Thiruvallam Sree Parasurama Swami Temple is one of the most ancient temples of South India. It is situated on the banks of Karamana River near Thiruvallam, Thiruvananthapuram. It is the only temple in Kerala that is dedicated to Lord Parasurama. and counts among the 108 Abhimana Kshethrams of Vaishnavate tradition. Lord Shiva is also worshipped with equal importance in the same temple. The temple is 6 km from Kovalam Beach, 5 km from Thiruvananthapuram International Airport, 3 km from Thiruvananthapuram, 3 km from Attukal Temple 2 km from Pazhanchira Devi Temple and 1 km from Sree Alukadu Devi temple. This heritage structure is placed under the list of monuments of national importance. This temple is one among the very few temples, where lord Brahma is worshipped.
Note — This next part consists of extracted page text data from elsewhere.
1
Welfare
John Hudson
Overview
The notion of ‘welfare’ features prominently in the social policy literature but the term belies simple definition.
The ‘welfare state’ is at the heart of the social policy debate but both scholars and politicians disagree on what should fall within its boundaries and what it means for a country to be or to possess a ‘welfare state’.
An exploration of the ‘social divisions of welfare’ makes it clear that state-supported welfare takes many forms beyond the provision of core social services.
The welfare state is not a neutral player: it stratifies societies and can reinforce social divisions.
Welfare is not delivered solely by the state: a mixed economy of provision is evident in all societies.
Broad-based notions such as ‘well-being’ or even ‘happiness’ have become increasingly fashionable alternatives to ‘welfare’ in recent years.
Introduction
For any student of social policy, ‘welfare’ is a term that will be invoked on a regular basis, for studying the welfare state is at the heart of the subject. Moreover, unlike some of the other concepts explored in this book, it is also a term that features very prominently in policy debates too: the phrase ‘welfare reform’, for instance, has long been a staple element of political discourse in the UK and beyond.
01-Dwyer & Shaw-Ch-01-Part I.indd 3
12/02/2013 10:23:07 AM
Sub-shrines are built for Brahma, Matsya, Murukan and Veda Vyasa, Ayyappa, Krishna and Ganapathy.

The Head of Padmanabhaswamy was seen in this temple and the Feet at Tripadapuram Mahadeva temple. The Body of the swami is seen in the Ananthapadmanabhaswamy temple in Thiruvananthapuram Town. These 3 temples are visited in one go.

==Legend==
Parts of Kerala were recovered back from the sea by the axe-wielding warrior sage Parasurama, the sixth avatar of Vishnu (hence, Kerala is also called Parasurama Kshetram i.e. 'The Land of Parasurama' in Hindu mythology). Parasurama threw his axe across the sea, and the water receded as far as it reached. According to the legendary account, this new area of land extended from Gokarna to Kanyakumari. The land which rose from sea was filled with salt and unsuitable for habitation; so Parasurama invoked the Snake King Vasuki, who spat holy poison and converted the soil into fertile lush green land. Out of respect, thereafter, Vasuki and all snakes were appointed as protectors and guardians of the land.

==History==
It is believed that the temple was renovated last during the 12th to 13th centuries. The temple is considered a protected monument by the Archaeology Department of Kerala. It is famous for Balitharpanam (a tribute to ancestors) also called as Shrardham. During the karkidaka vavu day (a holiday in the Malayalam month of karkidakam), as part of the bali (a religious ritual), devotees pay homage to the departed souls of forefathers, after taking a dip in the holy water. This Temple is said to be built by the Brahmins primarily for Lord Parashurama as he gave these lands to them as Daanam.